I met him in 2003 and we automatically fell for each other. Long story short, we have two kids but he has never really been there for us and it hurts! I am now 28yrs old. My kids are now 7 and 8. It brings a lot of pain and tears to me but somehow we have managed to still maintain a sexual relationship and nothing more!
He always makes excuses about seeing our kids. I really don't want to go through this anymore. I don't know what to do. He has never really committed to me but once when we lived together for about six months and that was about 3 yrs ago. Sometimes he disappears from 3-8 months and 8 being the longest amount of time. He calls like nothing and wraps me back to him for a couple of months.
I've done this parenting stuff alone with the help, of course, from my parents and brothers! I need help with moving on from him. I'd like to know why I still let myself fall for him all over again when he has gotten so unattractive. He has gained so much weight but still I'm there!
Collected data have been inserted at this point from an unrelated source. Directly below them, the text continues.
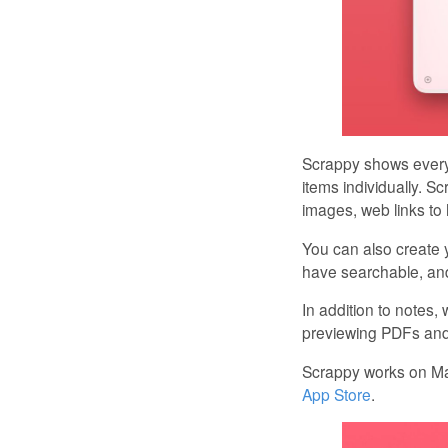
Scrappy shows everyt
items individually. S
images, web links to
You can also create y
have searchable, and
In addition to notes,
previewing PDFs and t
Scrappy works on Mac
App Store
.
I have done so much for myself and the kids with out his help. I have my own place, my own vehicle and I am going to school for nursing! But it pains me that I don't know what he's doing or what is keeping him away from me and his children. All my friends that were going through something similar with the father of their kids have moved on with their lives with some one else. I'm still stuck in the same place where he expects me to be. I don't want to do this anymore.
Please help, I need advice! Thank you.